В конце этих геркулесовых усилий, после того, как печатник доставил окончательный продукт и мало что оставалось делать (и мало что оставалось от монстролога, потому что за время работы над проектом он потерял более пятнадцати фунтов веса), кроме как ждать осеннего конгресса, монстролог впал в глубокую депрессию. Он уединился в своем кабинете с закрытыми ставнями окнами, где во мраке – реальном и метафизическом – предавался размышлениям и даже отказывался оценить мои робкие попытки облегчить его страдания. Я приносил ему от кондитера лепешки с малиной (его любимые). Я делился с ним последними сплетнями, почерпнутыми из газетных разделов «Общество» (он испытывал к ним странную тягу), и местными новостями нашей деревушки Новый Иерусалим. Это ему не помогало. Он даже утратил интерес к почте, которую я раскладывал у него на столе, пока она, непрочитанная, не покрыла всю столешницу так же густо, как опавшая осенняя листва лесную подстилку.
В конце августа из Менло Парка прибыла большая посылка, и на какой-то момент он стал прежним собой, восхищаясь подарком от друга. В посылку была вложена короткая записка: «С большой благодарностью за помощь в дизайне, Томас А. Эдисон». Он поигрался с фонографом в течение часа и больше к нему не прикасался. Фонограф стоял на столе рядом с ним немым укором. Это была мечта, воплощенная в жизнь Томасом Эдисоном, человеком, которому суждено было прославиться как одному из величайших умов своего времени, если не всех времен; подлинным человеком науки, чей мир радикально изменился благодаря тому, что он жил в этом мире.
– Что есть я, Уилл Генри? – неожиданно спросил доктор одним ненастным днем.
Я ответил с буквальностью, свойственной ребенку, которым я тогда и был.
– Вы монстролог, сэр.
– Я пылинка, – сказал он. – Кто обо мне вспомнит, когда я умру?
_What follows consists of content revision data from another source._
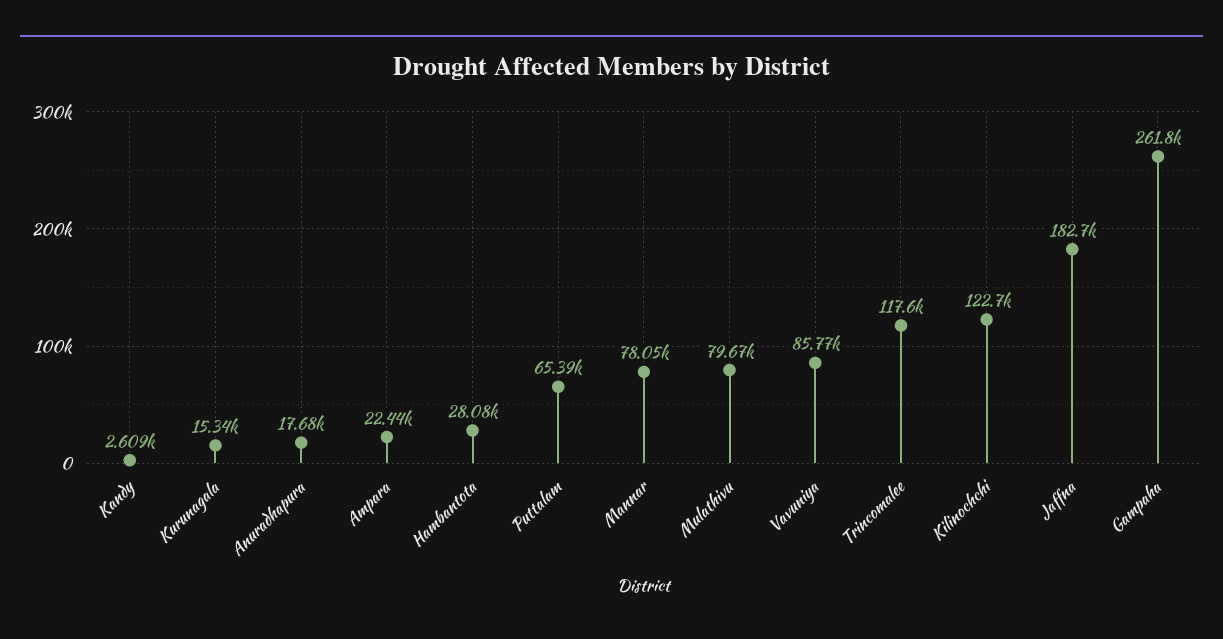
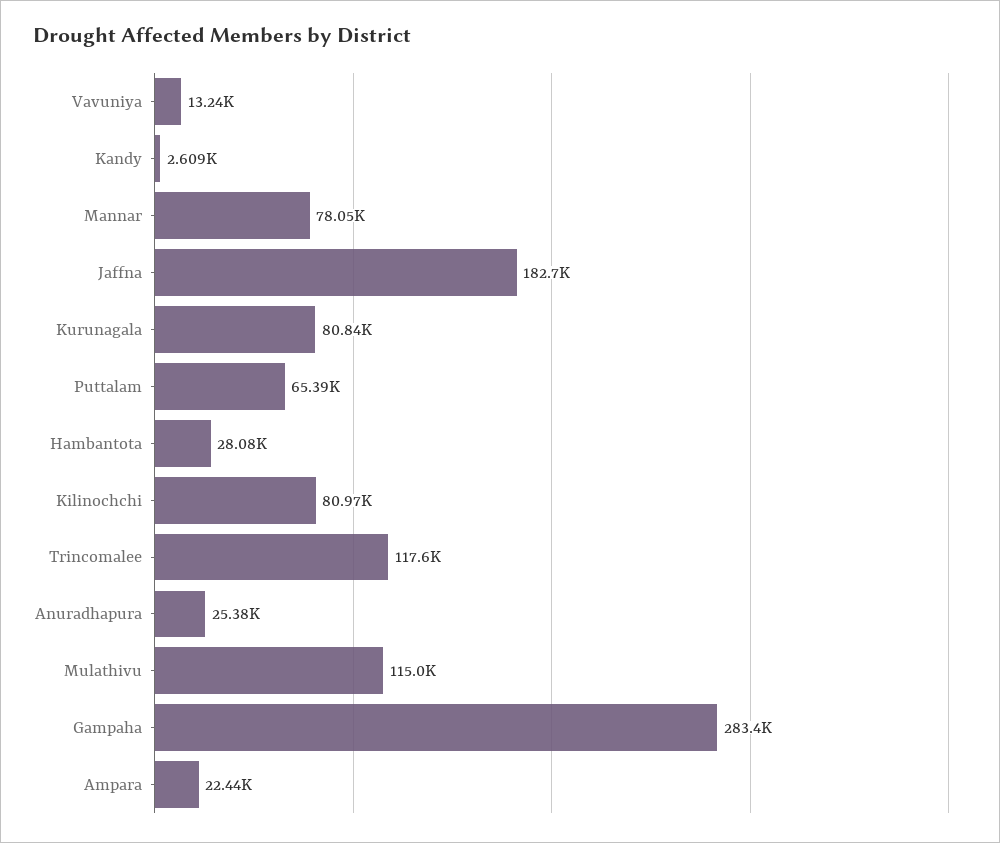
Kurunagala: 15340 -> 80840
Anuradhapura: 17680 -> 25380
Mulathivu: 79670 -> 115000
Vavuniya: 85770 -> 13240
Kilinochchi: 122700 -> 80970
Gampaha: 261800 -> 283400

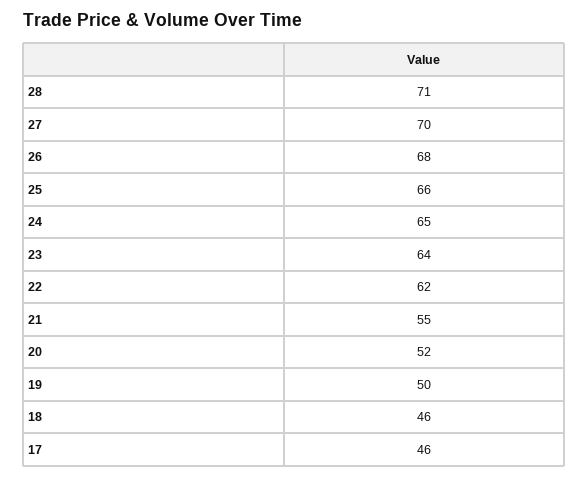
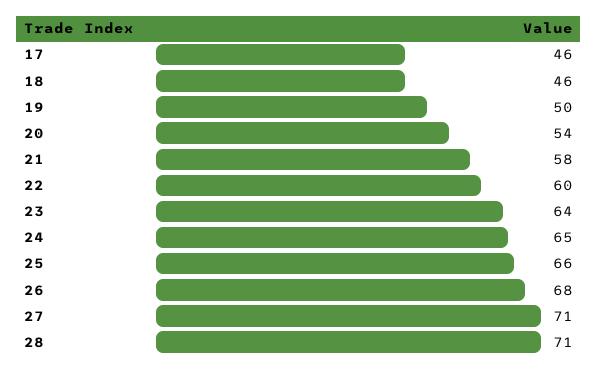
27: 70 -> 71
22: 62 -> 60
21: 55 -> 58
20: 52 -> 54

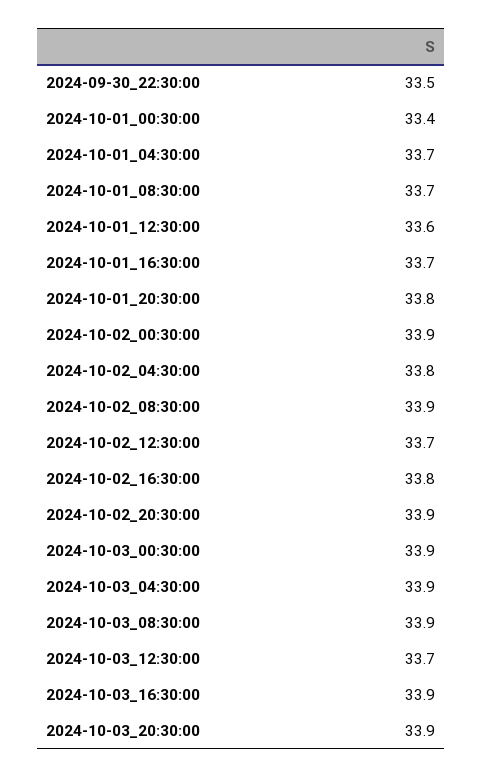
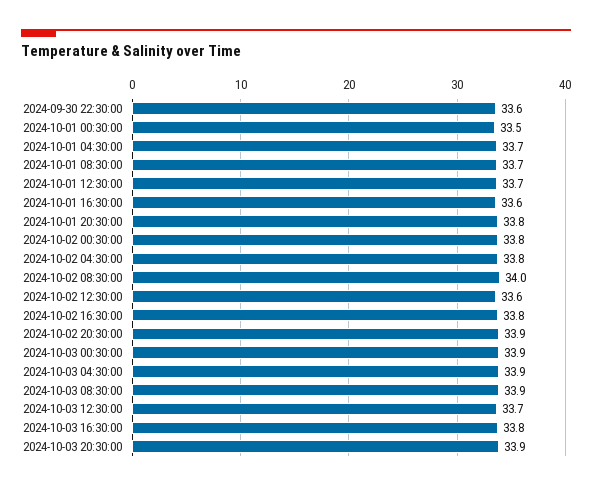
2024-09-30_22:30:00: 33.5 -> 33.6
2024-10-01_00:30:00: 33.4 -> 33.5
2024-10-01_12:30:00: 33.6 -> 33.7
2024-10-01_16:30:00: 33.7 -> 33.6
2024-10-02_00:30:00: 33.9 -> 33.8
2024-10-02_08:30:00: 33.9 -> 34
2024-10-02_12:30:00: 33.7 -> 33.6
2024-10-03_16:30:00: 33.9 -> 33.8

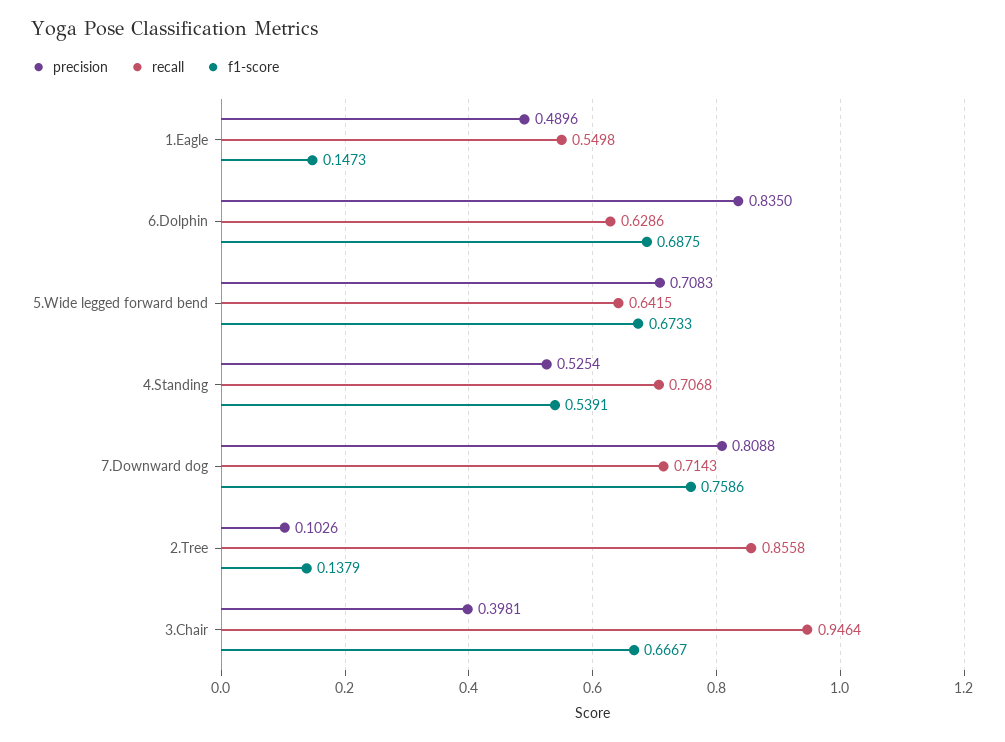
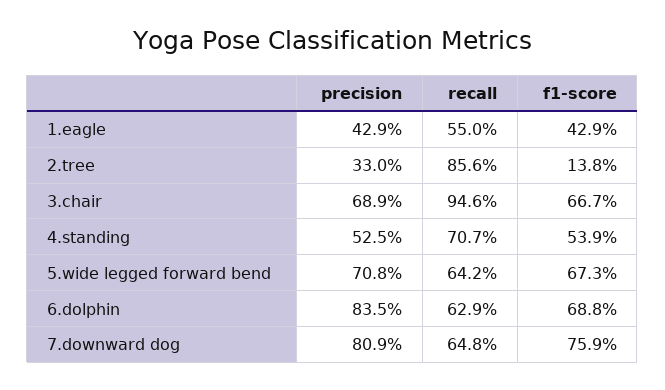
precision, 1.Eagle: 0.4896 -> 0.429
f1-score, 1.Eagle: 0.1473 -> 0.429
recall, 7.Downward dog: 0.7143 -> 0.648
precision, 2.Tree: 0.1026 -> 0.33
precision, 3.Chair: 0.3981 -> 0.689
Я взглянул на гору писем на его столе. Что он имел в виду? Казалось, он всех знал. Только этим утром пришло письмо из Лондонского Королевского общества. Чувствуя, что он имеет в виду нечто более глубокое, я интуитивно ответил:
– Я, сэр. Я буду вас помнить.
– Ты! Ну, я думаю, у тебя не будет большого выбора. – Его глаза остановились на фонографе. – Знаешь ли ты, что я не всегда хотел стать ученым? Когда я был совсем молодым, меня снедало огромное желание стать поэтом.
Если бы он сказал, что его мозги сделаны из швейцарского сыра, то и тогда я бы не был так поражен.
– Поэтом, доктор Уортроп?
– О, да. Желание ушло, но темперамент, как ты мог заметить, остался. Я был очень романтичным, Уилл Генри, если ты можешь себе это вообразить.
– А что случилось? – спросил я.
– Я повзрослел.
Он положил один из своих длинных тонких пальцев на прорезиненный барабан и стал водить его кончиком по бороздкам, как слепой по азбуке Брайля.
– У поэзии нет будущего, Уилл Генри, – сказал он задумчиво. – Будущее принадлежит науке. Судьбу нашего вида определят Эдисоны и Теслы, а не Уодсворты или Уитмены. Поэты будут лежать на берегах Вавилона и плакать, отравленные плодами, которые выросли на месте, где гниют музы. Голоса поэтов потонут в гуле двигателей прогресса. Я предвижу день, когда все чувства будут сведены к определенным уравнениям химических реакций в наших мозгах. Надежда, вера, даже любовь – их местонахождение будет точно вычислено, и мы сможем показать пальцем и сказать: «Вот, в этом месте коры головного мозга лежит душа».
– Мне нравится поэзия, – сказал я.
– Да, а некоторым нравится заниматься резьбой, Уилл Генри, и поэтому они всегда будут искать дерево.